• **TASK INSTRUCTIONS**:
Among the records below, the line containing "136 834 12.11" marks the start. Output it and all lines after it exactly.

• **ENTRIES PROVIDED**:

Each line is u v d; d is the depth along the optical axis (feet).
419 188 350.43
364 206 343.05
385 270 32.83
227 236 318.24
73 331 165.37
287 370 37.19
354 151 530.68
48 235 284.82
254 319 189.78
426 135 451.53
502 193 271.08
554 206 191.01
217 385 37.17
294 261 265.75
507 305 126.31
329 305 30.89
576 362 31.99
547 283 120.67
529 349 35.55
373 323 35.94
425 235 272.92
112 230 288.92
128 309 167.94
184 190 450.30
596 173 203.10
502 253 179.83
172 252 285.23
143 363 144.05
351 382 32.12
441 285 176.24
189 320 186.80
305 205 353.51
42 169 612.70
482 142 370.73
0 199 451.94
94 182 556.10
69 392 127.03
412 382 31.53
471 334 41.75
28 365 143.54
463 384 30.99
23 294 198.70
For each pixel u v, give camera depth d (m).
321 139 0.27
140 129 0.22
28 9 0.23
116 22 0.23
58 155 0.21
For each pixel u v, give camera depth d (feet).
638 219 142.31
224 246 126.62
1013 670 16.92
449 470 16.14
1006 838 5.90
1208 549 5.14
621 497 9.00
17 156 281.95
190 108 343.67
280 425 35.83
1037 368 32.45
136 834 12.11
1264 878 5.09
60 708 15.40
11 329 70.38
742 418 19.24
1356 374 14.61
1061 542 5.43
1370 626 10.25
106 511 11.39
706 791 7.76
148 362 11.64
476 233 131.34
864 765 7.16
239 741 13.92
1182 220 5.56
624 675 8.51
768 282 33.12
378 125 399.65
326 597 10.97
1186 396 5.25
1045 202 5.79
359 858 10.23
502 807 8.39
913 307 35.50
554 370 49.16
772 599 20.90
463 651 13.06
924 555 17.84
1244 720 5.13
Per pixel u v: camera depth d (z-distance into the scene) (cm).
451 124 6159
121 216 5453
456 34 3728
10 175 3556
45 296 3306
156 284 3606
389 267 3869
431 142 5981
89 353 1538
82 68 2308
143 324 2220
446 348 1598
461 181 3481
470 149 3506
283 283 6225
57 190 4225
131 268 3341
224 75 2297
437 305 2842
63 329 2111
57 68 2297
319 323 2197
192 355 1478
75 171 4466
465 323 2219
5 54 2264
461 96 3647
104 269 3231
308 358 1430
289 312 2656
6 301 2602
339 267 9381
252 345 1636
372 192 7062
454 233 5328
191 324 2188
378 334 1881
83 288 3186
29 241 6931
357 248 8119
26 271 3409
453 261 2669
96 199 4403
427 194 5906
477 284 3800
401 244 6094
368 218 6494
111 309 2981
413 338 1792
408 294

• **ANSWER TO THE EXERCISE**:
136 834 12.11
1264 878 5.09
60 708 15.40
11 329 70.38
742 418 19.24
1356 374 14.61
1061 542 5.43
1370 626 10.25
106 511 11.39
706 791 7.76
148 362 11.64
476 233 131.34
864 765 7.16
239 741 13.92
1182 220 5.56
624 675 8.51
768 282 33.12
378 125 399.65
326 597 10.97
1186 396 5.25
1045 202 5.79
359 858 10.23
502 807 8.39
913 307 35.50
554 370 49.16
772 599 20.90
463 651 13.06
924 555 17.84
1244 720 5.13
Per pixel u v: camera depth d (z-distance into the scene) (cm).
451 124 6159
121 216 5453
456 34 3728
10 175 3556
45 296 3306
156 284 3606
389 267 3869
431 142 5981
89 353 1538
82 68 2308
143 324 2220
446 348 1598
461 181 3481
470 149 3506
283 283 6225
57 190 4225
131 268 3341
224 75 2297
437 305 2842
63 329 2111
57 68 2297
319 323 2197
192 355 1478
75 171 4466
465 323 2219
5 54 2264
461 96 3647
104 269 3231
308 358 1430
289 312 2656
6 301 2602
339 267 9381
252 345 1636
372 192 7062
454 233 5328
191 324 2188
378 334 1881
83 288 3186
29 241 6931
357 248 8119
26 271 3409
453 261 2669
96 199 4403
427 194 5906
477 284 3800
401 244 6094
368 218 6494
111 309 2981
413 338 1792
408 294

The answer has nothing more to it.